Given text:
==================================================

So it's 1 o'clock after midnight on a Sunday morning and my first final exam is on Tuesday and I have NOT studied anything yet. Something is definitely wrong with me but I don't know what it is. It's not the pressure because I function well under pressure. I actually do better under pressure! That is why I am considering becoming an emergency physician or a surgeon even though my heart's set on pediatrics. So what could be the cause of my inability to simply concentrate on the material I have to cover for this exam?
This year for the first time ever since I got into medicine, I entertained the idea of what my life would be like have I chosen another major. I did it and I still do it more often than I like because that means I have doubts and doubts can destroy anyone. I have this huge fear of not being an excellent physician. I know I will be a good one but that is simply not good enough. I need to do something that I'm great at! I believe that someone doing even a seemingly minor job in a perfect way is ten times better than someone who's doing a major one in a less than perfect way.
I am of the top 10% of my class, my grades say so. However, I even believe that I am better than my grades demonstrate. Basically, that means I should have faith in myself and my skills and God, I used to have that but lately my faith has been shaken. I define myself by what I do and this is what I do and if I cant' do this right then what the hell am I doing in my life? The number of things I have sacrificed for the sake of being good in medicine... And I'm not complaining... it was fine because I believed the result is worth the price. I'm not sure of that anymore.

==================================================

Transcribed page contents:
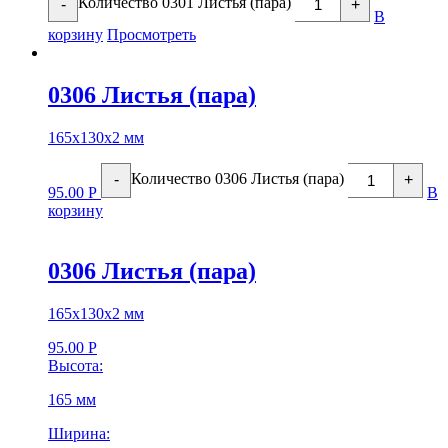
Количество 0301 Листья (пара)
-
+
В
корзину
Просмотреть
0306 Листья (пара)
165х130х2 мм
Количество 0306 Листья (пара)
-
+
95.00
Р
В
корзину
0306 Листья (пара)
165х130х2 мм
95.00
Р
Высота:
165 мм
Ширина:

==================================================

Things to do:
1. According to the post on doubts about medicine, on what day is the writer's first final exam?
2. Repeat the passage of the post on doubts about medicine starting at "So it's 1 o'clock" and ending at "for this exam?".
3. Pick up the post on doubts about medicine after its final sentence and continue it in the same voice.

Outputs for the tasks:
1. On Tuesday.

2.
So it's 1 o'clock after midnight on a Sunday morning and my first final exam is on Tuesday and I have NOT studied anything yet. Something is definitely wrong with me but I don't know what it is. It's not the pressure because I function well under pressure. I actually do better under pressure! That is why I am considering becoming an emergency physician or a surgeon even though my heart's set on pediatrics. So what could be the cause of my inability to simply concentrate on the material I have to cover for this exam?

3.
I am not fine. I know that for a fact. I haven't been fine for a long time now. I have been trying to BE fine but I can't. I don't LIKE being not fine because this is not who I am. I am a focused person who knows what he wants. I set my goals and I go after them with all of my power. I achieve what I set my mind to. I'm confident to the point of being mistakenly called big headed and arrogant and all of that. People have been calling me this year out of the blue to ask How am I doing because my vibe has changed. That halo I have around me isn't the same anymore. People have been telling me that they miss me. Well you know what? I miss me too.
Maybe this is just a moment of weakness and I'll wake up tomorrow and read all of this and wonder what on earth was with me to write such random rants filled with rubbish. Everyone have their moments of weakness I guess but mine have been too frequent lately.
I think I'll go pray, hopefully God can give me some peace if only for a few minutes.